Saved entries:
------------------------------------

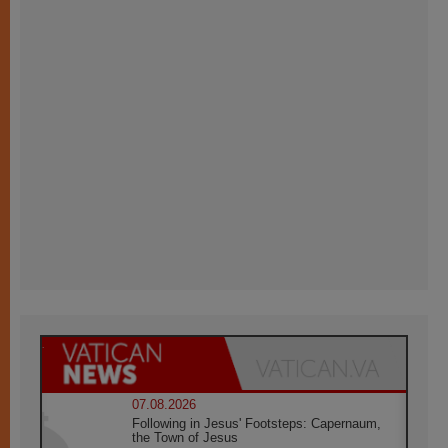
07.08.2026
Following in Jesus' Footsteps: Capernaum,
the Town of Jesus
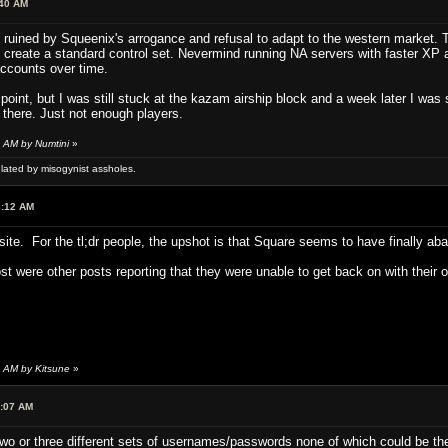
:40 AM
uined by Squeenix's arrogance and refusal to adapt to the western market. T
, create a standard control set. Nevermind running NA servers with faster XP 
ccounts over time.
oint, but I was still stuck at the kazam airship block and a week later I was sti
 there. Just not enough players.
 AM by Numtini
»
ulated by misogynist assholes.
8:12 AM
m site. For the tl;dr people, the upshot is that Square seems to have finally a
st were other posts reporting that they were unable to get back on with their o
5 AM by Kitsune
»
6:07 AM
two or three different sets of usernames/passwords none of which could be t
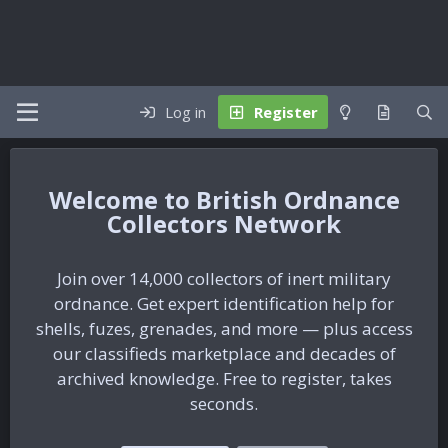
Log in
Register
British Ordnance
Collectors Network
Join over 14,000 collectors of inert military
ordnance. Get expert identification help for
shells, fuzes, grenades, and more — plus access
our classifieds marketplace and decades of
archived knowledge. Free to register, takes
seconds.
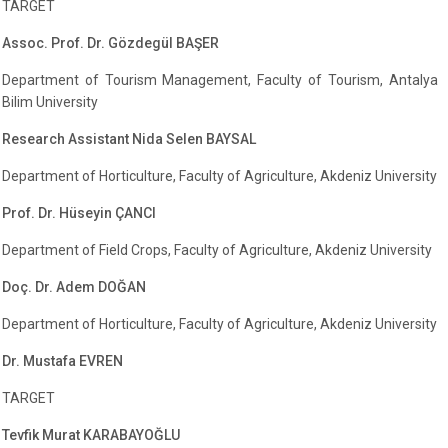
TARGET
Assoc. Prof. Dr. Gözdegül BAŞER
Department of Tourism Management, Faculty of Tourism, Antalya
Bilim University
Research Assistant Nida Selen BAYSAL
Department of Horticulture, Faculty of Agriculture, Akdeniz University
Prof. Dr. Hüseyin ÇANCI
Department of Field Crops, Faculty of Agriculture, Akdeniz University
Doç. Dr. Adem DOĞAN
Department of Horticulture, Faculty of Agriculture, Akdeniz University
Dr. Mustafa EVREN
TARGET
Tevfik Murat KARABAYOĞLU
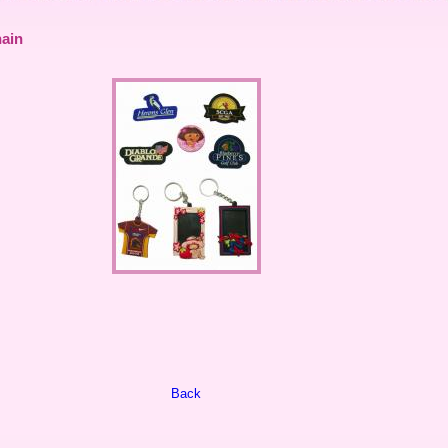
ain
Back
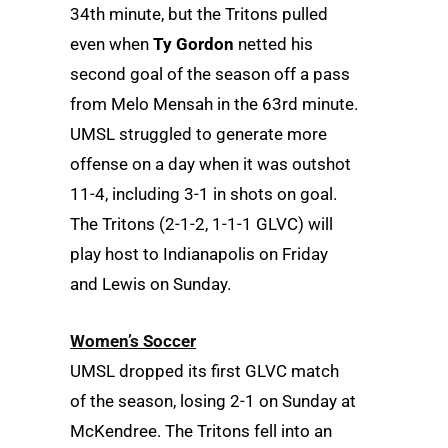
34th minute, but the Tritons pulled
even when
Ty Gordon
netted his
second goal of the season off a pass
from Melo Mensah in the 63rd minute.
UMSL struggled to generate more
offense on a day when it was outshot
11-4, including 3-1 in shots on goal.
The Tritons (2-1-2, 1-1-1 GLVC) will
play host to Indianapolis on Friday
and Lewis on Sunday.
Women’s Soccer
UMSL dropped its first GLVC match
of the season, losing 2-1 on Sunday at
McKendree. The Tritons fell into an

------------------------------------

**TASK DESCRIPTION**
Rewrite the data above, changing every "Tritons" to "Tigers" and leaving everything else untouched. Omit the pictures from your answer.

**RESULT BELOW**
07.08.2026
Following in Jesus' Footsteps: Capernaum,
the Town of Jesus
:40 AM
uined by Squeenix's arrogance and refusal to adapt to the western market. T
, create a standard control set. Nevermind running NA servers with faster XP 
ccounts over time.
oint, but I was still stuck at the kazam airship block and a week later I was sti
 there. Just not enough players.
 AM by Numtini
»
ulated by misogynist assholes.
8:12 AM
m site. For the tl;dr people, the upshot is that Square seems to have finally a
st were other posts reporting that they were unable to get back on with their o
5 AM by Kitsune
»
6:07 AM
two or three different sets of usernames/passwords none of which could be t
Log in
Register
British Ordnance
Collectors Network
Join over 14,000 collectors of inert military
ordnance. Get expert identification help for
shells, fuzes, grenades, and more — plus access
our classifieds marketplace and decades of
archived knowledge. Free to register, takes
seconds.
TARGET
Assoc. Prof. Dr. Gözdegül BAŞER
Department of Tourism Management, Faculty of Tourism, Antalya
Bilim University
Research Assistant Nida Selen BAYSAL
Department of Horticulture, Faculty of Agriculture, Akdeniz University
Prof. Dr. Hüseyin ÇANCI
Department of Field Crops, Faculty of Agriculture, Akdeniz University
Doç. Dr. Adem DOĞAN
Department of Horticulture, Faculty of Agriculture, Akdeniz University
Dr. Mustafa EVREN
TARGET
Tevfik Murat KARABAYOĞLU
ain
Back
34th minute, but the Tigers pulled
even when
Ty Gordon
netted his
second goal of the season off a pass
from Melo Mensah in the 63rd minute.
UMSL struggled to generate more
offense on a day when it was outshot
11-4, including 3-1 in shots on goal.
The Tigers (2-1-2, 1-1-1 GLVC) will
play host to Indianapolis on Friday
and Lewis on Sunday.
Women’s Soccer
UMSL dropped its first GLVC match
of the season, losing 2-1 on Sunday at
McKendree. The Tigers fell into an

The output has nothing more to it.